Die Entscheidung, welche Intensivstation visitiert wird, erfolgt immer erst am
Vorabend eines Visitentermins. Das Kontrollteam muss aufgrund des Umfangs der Daten
zur Plausibilitätsprüfung am Tag der Visite komplett freigestellt sein.Die
Fernprüfungen (Stichprobenprüfungen) finden jeweils mit dem zentralen
Dokumentationsbeauftragten und dem Intensivpflegekoordinator statt. Umfang pro
Jahr:
-
18 Intensivstationen (Erwachsene) mit COPRA 5 als PDMS
-
72 Überprüfungen insgesamt
-
2 Vor-Ort-Visiten + 2 Fernprüfungen pro Station
Die Ergebnisse der Plausibilitätsprüfungen werden elektronisch aufbereitet und den
Leitungsteams, der jeweiligen pflegerischen Centrumsleitung und der Pflegedirektion
übermittelt oder präsentiert.
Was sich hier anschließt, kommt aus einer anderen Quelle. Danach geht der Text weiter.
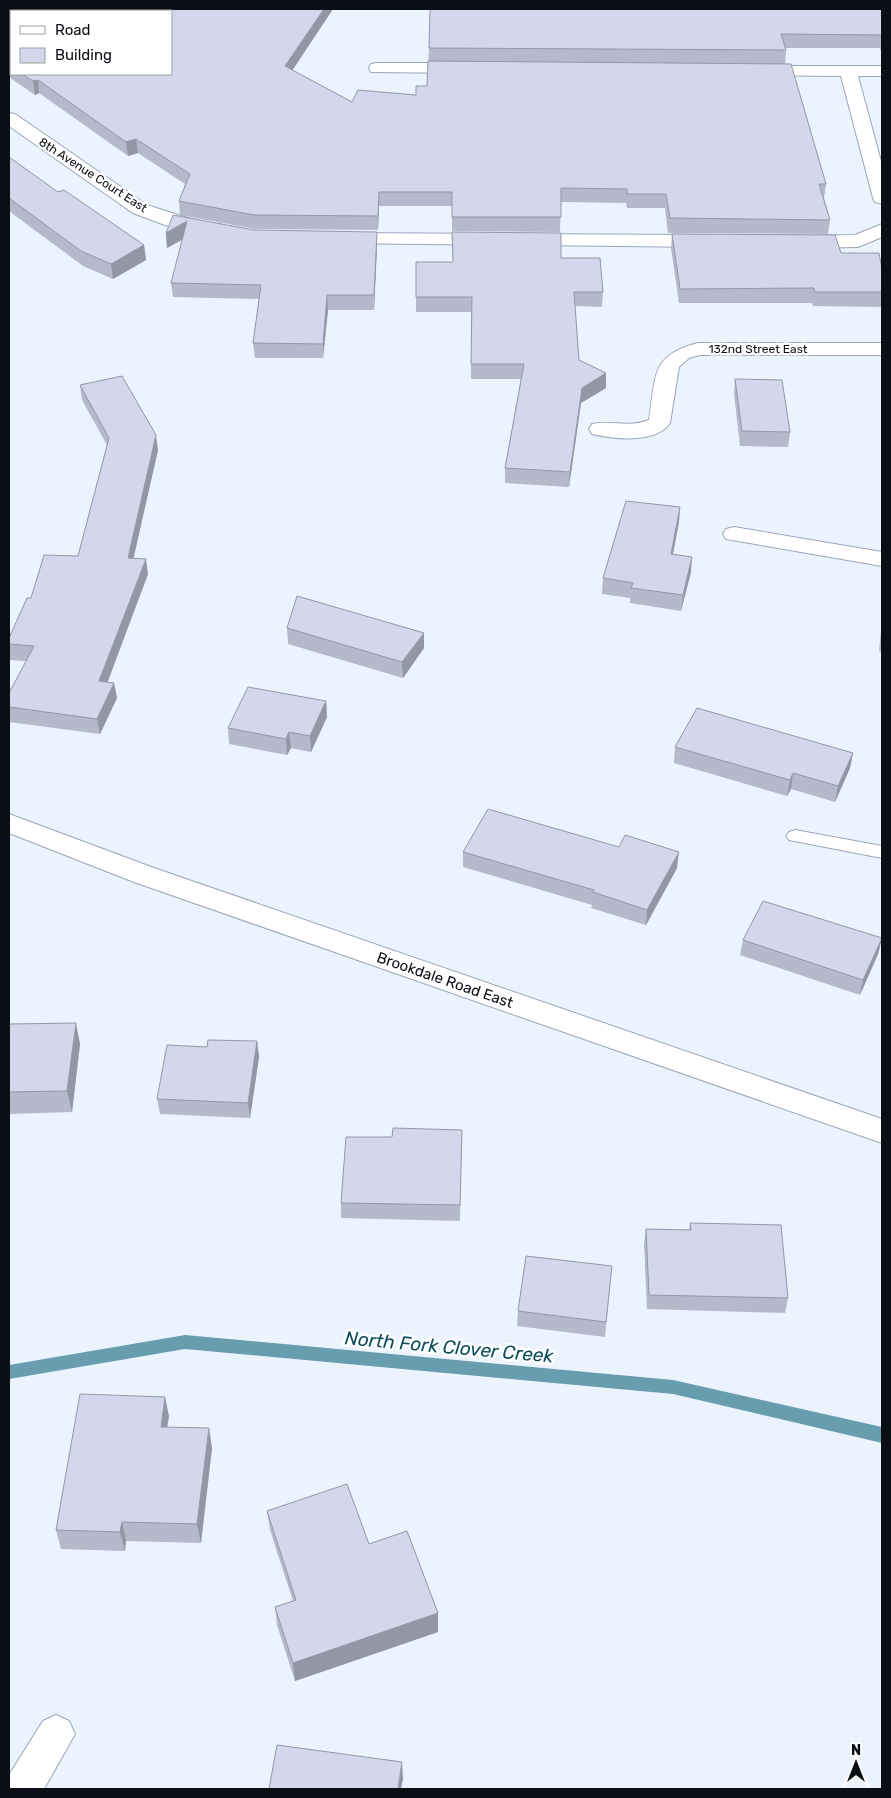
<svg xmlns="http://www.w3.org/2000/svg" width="891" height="1798" font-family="Rubik,sans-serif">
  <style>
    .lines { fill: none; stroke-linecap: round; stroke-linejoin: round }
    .stream { fill: #689dad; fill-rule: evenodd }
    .lane-casing { stroke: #9aa6b8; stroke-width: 2 }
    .street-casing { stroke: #9aa6b8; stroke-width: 2 }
    .secondary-casing { stroke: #9aa6b8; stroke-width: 2 }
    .lane { fill: #fff; fill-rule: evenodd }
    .street { fill: #fff; fill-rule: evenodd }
    .secondary { fill: #fff; fill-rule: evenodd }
    .wall { fill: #b6b8cb; fill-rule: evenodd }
    .shaded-wall { fill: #9496a5 }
    .building { fill: #d4d6ec; stroke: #9496a5 }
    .labels { text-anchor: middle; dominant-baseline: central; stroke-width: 5; stroke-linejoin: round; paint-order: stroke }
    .far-street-label { font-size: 12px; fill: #0b0f15; stroke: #fff }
    .street-label { font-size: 15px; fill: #0b0f15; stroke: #fff }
    .near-water-label { font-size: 19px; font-style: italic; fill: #0b4d5b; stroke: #fff }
  </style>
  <rect width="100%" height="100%" fill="#ebf3ff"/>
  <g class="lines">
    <polygon class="stream" points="185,1335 673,1380 882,1427 882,1443 673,1394 185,1349 9,1379 9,1365"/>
    <defs>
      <polygon id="lane" points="795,830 882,846 882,858 789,840 786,836 789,832"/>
      <g id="street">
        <polygon points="377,63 466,63 472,64 474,68 472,72 466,73 371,72 369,68 371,64"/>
        <polygon points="756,66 882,66 882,76 858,76 882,165 882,204 875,202 873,198 841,76 750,75 747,71 750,67"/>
        <polygon points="9,113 15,114 147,205 213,226 216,230 213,234 206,236 165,225 133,213 9,126"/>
        <polygon points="882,224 882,237 858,247 801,248 794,246 791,242 794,238 801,236 855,235"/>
        <polygon points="341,233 708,235 715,237 718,241 715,245 708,247 334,243 331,239 334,235"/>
        <path d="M698,343H882V355H700L689,358L679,367L670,423C656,444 613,439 592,434L589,429L592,424C612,420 630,428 649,420C656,377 650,355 698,343Z"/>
        <polygon points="734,527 882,552 882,566 726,539 723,534 726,529"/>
        <polygon points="56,1715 69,1721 75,1734 44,1789 9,1789 9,1775 43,1721"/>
      </g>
      <polygon id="secondary" points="9,814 154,868 882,1119 882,1143 134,882 9,833"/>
    </defs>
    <use href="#lane" class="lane-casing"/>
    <use href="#street" class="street-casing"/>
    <use href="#secondary" class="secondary-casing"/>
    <use href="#lane" class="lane"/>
    <use href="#street" class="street"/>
    <use href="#secondary" class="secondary"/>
  </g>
  <g class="wall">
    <path d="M9,9H333L292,70L352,102L416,95L427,86L429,48L882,9V55L880,48H786V50L785,64L826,184L824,198L830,220L828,234L668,233L665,208H627L626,203L561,202L560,232L452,231V206H379L378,230L255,229L180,215L179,201L185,184L138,153L128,156L39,93L35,95L9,77ZM11,11L171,74H11Z"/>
    <polygon points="9,157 58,192 144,245 146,260 113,279 83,266 9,211"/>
    <polygon points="254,230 377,246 374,310 328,310 323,358 255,358 253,343 259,299 173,297 171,283 183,239 167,248 166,233"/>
    <polygon points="672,234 841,253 882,269 882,307 813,306 812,303 679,303 671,248"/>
    <polygon points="561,258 603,292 602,307 575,306 579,360 606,373 606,388 581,403 569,487 505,483 505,468 521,379 471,379 471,312 416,312 416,297 453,262"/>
    <polygon points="735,379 790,432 788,447 740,446 734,394"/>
    <polygon points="80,385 158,450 133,558 148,574 107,682 114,683 117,698 100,734 9,722 9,693 26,661 9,660 9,638 31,598 78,556 107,445 82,400"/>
    <polygon points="680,507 679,522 673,554 691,572 681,611 630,603 630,598 602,594 603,578"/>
    <polygon points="882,621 882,652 879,651"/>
    <polygon points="287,628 424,648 403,678 288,644"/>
    <polygon points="326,701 327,717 311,752 291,748 287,755 229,744 228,728"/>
    <polygon points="675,747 853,753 850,768 835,802 791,789 787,796 674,763"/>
    <polygon points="463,852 677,868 646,925 591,908 592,905 463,867"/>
    <polygon points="882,938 878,954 860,995 740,955 743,940"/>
    <polygon points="9,1024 80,1044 72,1112 9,1114"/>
    <polygon points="257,1041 259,1057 250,1118 160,1114 157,1099 207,1047"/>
    <polygon points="462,1130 460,1221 341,1218 341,1203 392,1137"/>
    <polygon points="690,1223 788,1298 785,1313 647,1309 644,1244 646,1229 689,1230"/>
    <polygon points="612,1266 605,1337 517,1326 518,1311"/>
    <polygon points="169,1416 167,1427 212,1448 201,1543 126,1541 125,1551 61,1549 56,1530"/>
    <polygon points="267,1511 369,1544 438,1613 438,1632 295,1681 277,1625 275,1607 293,1601 270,1530"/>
  </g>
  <g class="shaded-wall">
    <polygon points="324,9 333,9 286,80 285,66"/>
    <polygon points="38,80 39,93 35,95 33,81"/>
    <polygon points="136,139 138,153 128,156 126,142"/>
    <polygon points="379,192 379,206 378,230 378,216"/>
    <polygon points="187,221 189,236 167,248 166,233"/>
    <polygon points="377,232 377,246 374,310 374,295"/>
    <polygon points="144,245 146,260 113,279 111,264"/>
    <polygon points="327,295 328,310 323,358 323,344"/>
    <polygon points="606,373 606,388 581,403 569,487 570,472 582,388"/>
    <polygon points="156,435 158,450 130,574 128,558"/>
    <polygon points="680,507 679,522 670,569 671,554"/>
    <polygon points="692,557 691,572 681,611 683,595"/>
    <polygon points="146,559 148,574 102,697 99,681"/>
    <polygon points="424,633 424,648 403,678 402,662"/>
    <polygon points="114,683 117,698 100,734 97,719"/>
    <polygon points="326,701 327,717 311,752 310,736"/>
    <polygon points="289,732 291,748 287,755 286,739"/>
    <polygon points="853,753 850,768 835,802 838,786"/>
    <polygon points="793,773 791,789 787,796 790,780"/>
    <polygon points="679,852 677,868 646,925 647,910"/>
    <polygon points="882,938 878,954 860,995 863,980"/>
    <polygon points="76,1023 80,1044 72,1112 67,1091"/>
    <polygon points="257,1041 259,1057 250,1118 248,1103"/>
    <polygon points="165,1397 169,1416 164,1447 161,1427"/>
    <polygon points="209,1428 212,1448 201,1543 197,1524"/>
    <polygon points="122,1522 126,1541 125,1551 120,1532"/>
    <polygon points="438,1613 438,1632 295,1681 293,1663"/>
    <polygon points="402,1762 403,1779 401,1789 398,1789"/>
  </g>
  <g class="building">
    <polygon points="9,9 324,9 285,66 352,102 358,90 416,95 416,86 427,86 428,61 791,64 826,184 819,184 830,220 670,218 666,194 627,194 627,189 561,188 561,217 452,217 452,192 379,192 378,216 254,215 179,201 190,174 136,139 126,142 38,80 33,81 22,74 171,74 171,11 11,11 11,67 9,65"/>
    <polygon points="430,9 882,9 882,35 781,34 786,50 429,48"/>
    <polygon points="9,157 58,192 64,190 144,245 111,264 81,251 9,198"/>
    <polygon points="173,215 254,230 377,232 374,295 327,295 323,344 253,343 261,285 171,283 187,221 166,233"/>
    <polygon points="452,232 561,233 561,258 600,258 603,292 574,292 579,360 606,373 582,388 570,472 505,468 524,364 471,364 472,297 416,297 416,262 453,262"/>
    <polygon points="672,234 835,235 841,253 879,253 882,269 882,292 815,292 814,288 680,289"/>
    <polygon points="122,376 156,435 128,558 146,559 99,681 114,683 97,719 9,707 9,693 34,646 9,644 9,638 27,598 31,598 44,555 78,556 109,438 80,385"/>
    <polygon points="735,379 782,380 790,432 742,431"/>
    <polygon points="626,501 680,507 671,554 692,557 683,595 631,588 633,583 603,578"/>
    <polygon points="297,596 424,633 402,662 287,628"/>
    <polygon points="248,687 326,701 310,736 289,732 286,739 228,728"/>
    <polygon points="697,708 853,753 838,786 793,773 790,780 675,747"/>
    <polygon points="488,809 619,847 625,835 679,852 647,910 593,892 594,890 463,852"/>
    <polygon points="763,901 882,938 863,980 743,940"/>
    <polygon points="76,1023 67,1091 9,1092 9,1024"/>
    <polygon points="208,1040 257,1041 248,1103 157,1099 167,1045 207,1047"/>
    <polygon points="393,1128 462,1130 460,1205 341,1203 346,1137 392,1137"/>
    <polygon points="690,1223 781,1225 788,1298 649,1295 646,1229 691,1230"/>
    <polygon points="526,1256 612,1266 606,1322 518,1311"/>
    <polygon points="80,1394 165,1397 161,1427 209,1428 197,1524 122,1522 120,1532 56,1530"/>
    <polygon points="347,1484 369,1544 407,1531 438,1613 293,1663 275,1607 296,1600 267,1511"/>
    <polygon points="277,1745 402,1762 398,1789 269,1789"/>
  </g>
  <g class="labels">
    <g class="far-street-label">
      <text transform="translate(93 175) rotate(33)">8th Avenue Court East</text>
      <text x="758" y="349">132nd Street East</text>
    </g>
    <g class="street-label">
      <text transform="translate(445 980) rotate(19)">Brookdale Road East</text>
    </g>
    <g class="near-water-label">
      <text transform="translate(449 1347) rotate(5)">North Fork Clover Creek</text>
    </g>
  </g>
  <rect width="891" height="1798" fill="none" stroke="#0b0f15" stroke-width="20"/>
  <rect x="10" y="10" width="162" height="65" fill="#ffffff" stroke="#9d9fa1"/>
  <rect x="20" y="26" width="25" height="8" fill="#ffffff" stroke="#9d9fa1"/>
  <text x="55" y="35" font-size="15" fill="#0b0f15">Road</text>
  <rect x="20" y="48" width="25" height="15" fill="#d4d6ec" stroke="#9d9fa1"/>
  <text x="55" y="60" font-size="15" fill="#0b0f15">Building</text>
  <g transform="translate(856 1763)" stroke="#ffffff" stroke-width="4" paint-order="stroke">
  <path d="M0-4L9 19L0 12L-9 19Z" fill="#0b0f15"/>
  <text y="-8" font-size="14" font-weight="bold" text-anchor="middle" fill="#0b0f15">N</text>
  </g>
</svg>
Die Zielerreichung für korrekt erhobene und plausible
Pflegekategorien nach INPULS liegt bei 80 Prozent als Mindestanforderung.
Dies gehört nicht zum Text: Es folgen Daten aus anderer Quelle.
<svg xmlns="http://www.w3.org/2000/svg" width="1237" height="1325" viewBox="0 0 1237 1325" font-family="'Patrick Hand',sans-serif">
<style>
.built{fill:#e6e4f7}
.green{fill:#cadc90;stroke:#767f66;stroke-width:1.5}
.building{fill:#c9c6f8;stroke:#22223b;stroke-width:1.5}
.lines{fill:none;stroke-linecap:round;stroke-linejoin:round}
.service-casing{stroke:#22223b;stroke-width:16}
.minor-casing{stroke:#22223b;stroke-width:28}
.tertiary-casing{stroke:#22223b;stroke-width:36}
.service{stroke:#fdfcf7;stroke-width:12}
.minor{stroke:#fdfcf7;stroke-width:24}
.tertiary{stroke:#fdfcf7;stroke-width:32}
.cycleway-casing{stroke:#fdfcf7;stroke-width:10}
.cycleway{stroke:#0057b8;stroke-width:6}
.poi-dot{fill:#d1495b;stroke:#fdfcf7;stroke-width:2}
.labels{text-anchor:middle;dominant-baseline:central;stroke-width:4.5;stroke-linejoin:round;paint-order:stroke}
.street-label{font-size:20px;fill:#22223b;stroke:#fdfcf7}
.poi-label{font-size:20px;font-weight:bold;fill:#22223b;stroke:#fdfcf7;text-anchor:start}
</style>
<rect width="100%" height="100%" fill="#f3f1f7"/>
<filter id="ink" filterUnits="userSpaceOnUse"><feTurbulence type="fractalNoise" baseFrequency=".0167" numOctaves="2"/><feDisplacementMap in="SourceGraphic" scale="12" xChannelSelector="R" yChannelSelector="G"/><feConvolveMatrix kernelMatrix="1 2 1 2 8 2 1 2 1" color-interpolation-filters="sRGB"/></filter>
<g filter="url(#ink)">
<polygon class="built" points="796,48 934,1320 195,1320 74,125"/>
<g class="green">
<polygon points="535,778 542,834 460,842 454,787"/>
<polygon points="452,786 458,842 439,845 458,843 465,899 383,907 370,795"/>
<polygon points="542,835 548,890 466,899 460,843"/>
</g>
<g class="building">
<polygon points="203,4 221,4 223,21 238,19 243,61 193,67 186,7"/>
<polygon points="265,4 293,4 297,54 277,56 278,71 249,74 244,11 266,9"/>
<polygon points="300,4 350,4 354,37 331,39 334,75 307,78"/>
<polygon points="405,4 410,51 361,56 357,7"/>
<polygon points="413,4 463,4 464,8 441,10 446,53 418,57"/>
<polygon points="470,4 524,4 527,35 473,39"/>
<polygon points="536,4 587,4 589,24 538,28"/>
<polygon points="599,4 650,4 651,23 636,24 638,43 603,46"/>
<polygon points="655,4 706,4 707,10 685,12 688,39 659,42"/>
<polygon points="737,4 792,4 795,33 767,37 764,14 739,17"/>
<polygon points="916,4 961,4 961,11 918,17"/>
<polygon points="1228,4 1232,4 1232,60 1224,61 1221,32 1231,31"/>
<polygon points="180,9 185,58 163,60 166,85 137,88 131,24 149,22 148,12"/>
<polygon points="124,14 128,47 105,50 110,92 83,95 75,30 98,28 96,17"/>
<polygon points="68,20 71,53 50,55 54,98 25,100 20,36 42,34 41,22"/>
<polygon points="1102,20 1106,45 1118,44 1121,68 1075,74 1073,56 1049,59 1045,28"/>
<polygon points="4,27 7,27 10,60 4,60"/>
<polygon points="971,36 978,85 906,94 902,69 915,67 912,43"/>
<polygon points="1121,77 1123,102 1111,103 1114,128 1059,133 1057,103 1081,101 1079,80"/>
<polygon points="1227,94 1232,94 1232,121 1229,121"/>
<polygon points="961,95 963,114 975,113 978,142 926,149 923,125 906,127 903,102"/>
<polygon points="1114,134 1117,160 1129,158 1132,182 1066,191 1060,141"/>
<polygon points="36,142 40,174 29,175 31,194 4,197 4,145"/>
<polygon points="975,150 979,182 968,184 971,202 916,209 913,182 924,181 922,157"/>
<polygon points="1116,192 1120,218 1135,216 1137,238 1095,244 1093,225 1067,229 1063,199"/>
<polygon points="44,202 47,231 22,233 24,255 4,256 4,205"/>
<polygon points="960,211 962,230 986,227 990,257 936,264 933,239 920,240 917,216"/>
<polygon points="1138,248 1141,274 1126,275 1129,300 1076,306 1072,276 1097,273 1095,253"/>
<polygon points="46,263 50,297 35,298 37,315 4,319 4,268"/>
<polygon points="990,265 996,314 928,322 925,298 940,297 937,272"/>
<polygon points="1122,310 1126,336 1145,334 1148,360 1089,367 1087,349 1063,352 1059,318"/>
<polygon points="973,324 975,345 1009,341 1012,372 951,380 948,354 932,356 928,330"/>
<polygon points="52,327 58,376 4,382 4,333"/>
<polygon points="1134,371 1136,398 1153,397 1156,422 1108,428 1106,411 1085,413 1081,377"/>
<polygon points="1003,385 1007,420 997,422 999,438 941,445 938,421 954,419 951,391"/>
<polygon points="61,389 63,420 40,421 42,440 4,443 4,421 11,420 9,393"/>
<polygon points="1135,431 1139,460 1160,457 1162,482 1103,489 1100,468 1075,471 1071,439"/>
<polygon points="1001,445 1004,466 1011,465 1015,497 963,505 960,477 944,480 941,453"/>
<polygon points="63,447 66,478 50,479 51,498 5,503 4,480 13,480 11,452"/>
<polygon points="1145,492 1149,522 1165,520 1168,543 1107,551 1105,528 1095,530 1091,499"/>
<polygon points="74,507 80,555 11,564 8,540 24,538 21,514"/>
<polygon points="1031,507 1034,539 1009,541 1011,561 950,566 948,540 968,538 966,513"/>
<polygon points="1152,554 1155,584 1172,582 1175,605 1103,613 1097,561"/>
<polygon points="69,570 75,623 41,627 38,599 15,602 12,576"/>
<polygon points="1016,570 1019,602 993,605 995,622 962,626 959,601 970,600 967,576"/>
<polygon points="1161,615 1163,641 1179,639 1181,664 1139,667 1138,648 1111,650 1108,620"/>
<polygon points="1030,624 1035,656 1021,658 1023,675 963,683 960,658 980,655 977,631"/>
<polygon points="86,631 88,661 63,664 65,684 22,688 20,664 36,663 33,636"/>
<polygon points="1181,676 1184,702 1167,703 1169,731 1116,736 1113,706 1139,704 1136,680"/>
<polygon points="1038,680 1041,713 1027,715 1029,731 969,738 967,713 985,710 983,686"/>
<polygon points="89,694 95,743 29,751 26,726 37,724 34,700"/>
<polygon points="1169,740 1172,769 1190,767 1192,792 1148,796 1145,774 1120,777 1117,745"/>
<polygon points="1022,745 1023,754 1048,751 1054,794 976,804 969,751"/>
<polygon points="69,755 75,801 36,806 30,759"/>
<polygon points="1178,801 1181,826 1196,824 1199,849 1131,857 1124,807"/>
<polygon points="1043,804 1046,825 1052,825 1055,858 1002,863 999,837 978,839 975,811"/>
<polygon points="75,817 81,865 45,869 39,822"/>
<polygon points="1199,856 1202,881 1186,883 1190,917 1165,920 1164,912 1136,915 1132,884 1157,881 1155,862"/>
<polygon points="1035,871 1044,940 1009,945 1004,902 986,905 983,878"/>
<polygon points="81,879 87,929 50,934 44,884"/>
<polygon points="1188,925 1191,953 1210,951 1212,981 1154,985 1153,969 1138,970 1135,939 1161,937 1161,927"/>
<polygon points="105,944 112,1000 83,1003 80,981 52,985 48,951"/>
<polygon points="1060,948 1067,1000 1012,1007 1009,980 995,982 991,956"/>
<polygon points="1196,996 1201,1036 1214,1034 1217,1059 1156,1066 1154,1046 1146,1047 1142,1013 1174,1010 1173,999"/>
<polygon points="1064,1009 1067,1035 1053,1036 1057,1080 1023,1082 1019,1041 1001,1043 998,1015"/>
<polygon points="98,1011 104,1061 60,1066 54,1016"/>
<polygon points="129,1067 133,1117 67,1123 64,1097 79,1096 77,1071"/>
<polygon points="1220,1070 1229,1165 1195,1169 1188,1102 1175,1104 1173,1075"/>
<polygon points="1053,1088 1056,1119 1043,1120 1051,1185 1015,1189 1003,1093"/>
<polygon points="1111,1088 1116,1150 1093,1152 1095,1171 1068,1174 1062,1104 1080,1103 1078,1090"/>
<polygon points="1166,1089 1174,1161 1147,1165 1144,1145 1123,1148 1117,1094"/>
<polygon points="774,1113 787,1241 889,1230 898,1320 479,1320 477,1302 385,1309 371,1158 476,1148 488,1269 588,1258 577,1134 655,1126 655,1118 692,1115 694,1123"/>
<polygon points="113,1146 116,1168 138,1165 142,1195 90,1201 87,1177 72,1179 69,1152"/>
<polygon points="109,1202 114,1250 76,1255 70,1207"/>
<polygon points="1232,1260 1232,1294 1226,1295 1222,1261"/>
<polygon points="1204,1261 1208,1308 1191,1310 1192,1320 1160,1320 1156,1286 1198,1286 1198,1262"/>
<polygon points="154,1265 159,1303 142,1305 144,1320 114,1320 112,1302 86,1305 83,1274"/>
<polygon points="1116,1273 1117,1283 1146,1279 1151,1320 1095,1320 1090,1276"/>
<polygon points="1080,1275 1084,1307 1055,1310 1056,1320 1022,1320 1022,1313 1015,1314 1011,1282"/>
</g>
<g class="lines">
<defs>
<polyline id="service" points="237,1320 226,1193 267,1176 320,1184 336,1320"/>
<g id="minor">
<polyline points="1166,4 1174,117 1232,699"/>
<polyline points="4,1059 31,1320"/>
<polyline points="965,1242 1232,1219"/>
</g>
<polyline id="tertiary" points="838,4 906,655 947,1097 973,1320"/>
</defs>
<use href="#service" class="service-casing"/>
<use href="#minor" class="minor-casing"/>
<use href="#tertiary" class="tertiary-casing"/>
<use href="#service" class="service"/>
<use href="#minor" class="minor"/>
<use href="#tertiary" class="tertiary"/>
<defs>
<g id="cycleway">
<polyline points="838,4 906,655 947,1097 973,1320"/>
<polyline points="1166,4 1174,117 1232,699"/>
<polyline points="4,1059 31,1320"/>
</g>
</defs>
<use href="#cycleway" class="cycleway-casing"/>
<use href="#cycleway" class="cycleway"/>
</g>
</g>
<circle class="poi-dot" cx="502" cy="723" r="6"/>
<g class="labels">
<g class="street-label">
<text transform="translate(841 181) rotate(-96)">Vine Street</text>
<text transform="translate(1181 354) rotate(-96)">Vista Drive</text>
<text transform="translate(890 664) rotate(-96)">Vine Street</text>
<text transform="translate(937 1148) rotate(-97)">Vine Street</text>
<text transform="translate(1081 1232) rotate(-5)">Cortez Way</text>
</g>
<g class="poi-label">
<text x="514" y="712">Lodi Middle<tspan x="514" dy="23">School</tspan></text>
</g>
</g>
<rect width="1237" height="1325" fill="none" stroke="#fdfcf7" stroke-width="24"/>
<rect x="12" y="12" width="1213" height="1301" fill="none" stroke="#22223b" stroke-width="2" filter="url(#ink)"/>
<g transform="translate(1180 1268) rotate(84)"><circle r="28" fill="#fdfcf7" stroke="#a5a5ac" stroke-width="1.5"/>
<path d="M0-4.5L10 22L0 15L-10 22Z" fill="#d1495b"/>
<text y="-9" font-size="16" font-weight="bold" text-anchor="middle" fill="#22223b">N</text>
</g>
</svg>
Nachsteuerung und Anpassung der Personalbesetzung
Nachsteuerung und Anpassung der Personalbesetzung
Wesentliches Steuerungsinstrument zur Personalanpassung bei kurzfristigem
Personalbedarf im Pflegebereich ist der Intensivpflegepool der Charité, der unter
der Leitung des Intensivpflegekoordinators steht. Durch Kenntnis aller
Intensivstationen, aller Dienstpläne und die Möglichkeit des Zugriffs auf alle
elektronischen Patientenkurven ist eine Priorisierung der Unterstützung mit
Pflegekräften aus dem Pool möglich. Insbesondere in Situationen, in denen mehrere
Personalanforderungen von unterschiedlichen Intensivstationen vorliegen, die nicht
alle bedient werden können. [
Abb. 1
] zeigt
eine vereinfachte Darstellung zum Prozess der kurzfristigen Vergabe.
Abb. 1 Vergabeprozess.
Die Entscheidung für die Einführung von INPULS ermöglichte erstmals die Erfassung
von reinen Pflegeleistungen. Dies war bislang nicht möglich. Heute können wir
Aussagen zu Pflegeaufwänden treffen. Die Darstellung erfolgt transparent für
alle Intensivstationen der Charité, die damit vergleichbar sind. Pflegepersonal
ist nach tatsächlichen Bedarfen einsetzbar. Diese wiederum sind an Pflegeaufwand
und dargestellte Pflegeleistung gekoppelt. Stufenweise etablieren wir eine
durchschnittliche orientierende Strukturbesetzung, die den tatsächlichen
und nachgewiesenen Pflegeaufwänden gerecht werden soll.
Ein weiterer positiver Nebeneffekt war die notwendige Angleichung der
Dokumentation im PDMS. Sie ist heute, von wenigen Ausnahmen abgesehen, auf allen
Intensivstationen identisch. Die Zuteilung von externem Personal, insbesondere
von Mitarbeitern des Intensivpflegepools, orientiert sich nicht mehr an den
pauschalen Anforderungen der einzelnen Stationen, sondern an festen Kriterien.
Der Einsatz erfolgt prioritär und orientiert sich am Pflegeaufwand der aktuell
auf einer Station befindlichen Patienten.